The illustrations in Nicky NoFace and the Face Critters: The boy who lost his senses, are the first things that make this book a standout. They are of the caliber of Maurice Sendak’s “Where the Wild Things Are” and Margaret Wise Brown’s “Goodnight Moon.” They’re quirky, colorful and funny and both children and adults will find them enchanting. The story is charming, fantastic and filled with a band of kooky characters, including the hero, Nicky, a twelve-year-old boy with 2 different colored eyes and a slightly wonky ear. Nicky finds that his eyes, ears, nose…all of his senses…have been kidnapped by a band of malevolent circus performers bent on getting revenge against his sick father, who put them out of work. He can no longer control his ability to see, taste, or hear and if he doesn’t get his senses back by midnight, they will all shrivel up and die. In order to save his sick father, Nicky must find a way to gather the “face critters” back up and get them back where they belong: on his face.

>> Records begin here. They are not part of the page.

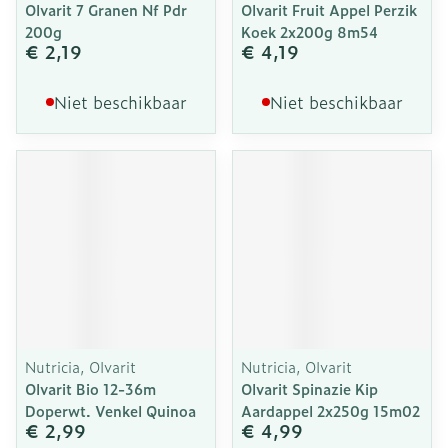
Olvarit 7 Granen Nf Pdr
Olvarit Fruit Appel Perzik
200g
Koek 2x200g 8m54
€ 2,19
€ 4,19
Niet beschikbaar
Niet beschikbaar
Nutricia, Olvarit
Nutricia, Olvarit
Olvarit Bio 12-36m
Olvarit Spinazie Kip
Doperwt. Venkel Quinoa
Aardappel 2x250g 15m02
€ 2,99
€ 4,99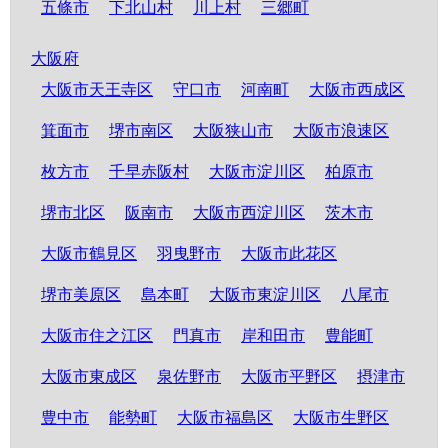
五條市
下北山村
川上村
三郷町
大阪府
大阪市天王寺区
守口市
河南町
大阪市西成区
箕面市
堺市南区
大阪狭山市
大阪市浪速区
枚方市
千早赤阪村
大阪市淀川区
柏原市
堺市北区
阪南市
大阪市西淀川区
茨木市
大阪市鶴見区
羽曳野市
大阪市此花区
堺市美原区
島本町
大阪市東淀川区
八尾市
大阪市住之江区
門真市
岸和田市
豊能町
大阪市東成区
泉佐野市
大阪市平野区
摂津市
豊中市
能勢町
大阪市福島区
大阪市生野区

In the end, this is a story of the love of a child for his father and the lengths that we will go to in order to aid the ones we love. It is hard to imagine a child (or parent reading to one) who wouldn’t love this book. This book is suitable for young children or slightly older children who are at the intermediate stage of learning to read on their own.
Vimal Vaz is an author of both children’s books and psychological thrillers for adults. Born in Kenya and raised in London, he now lives in Hong Kong. Vaz says, about his creative process, “I write stories from my heart. What that means is my creative processes do not work in terms of selecting a genre to write in. Stories get formed in my head from all kinds of sources and if they gather enough momentum then I’ll start to write.”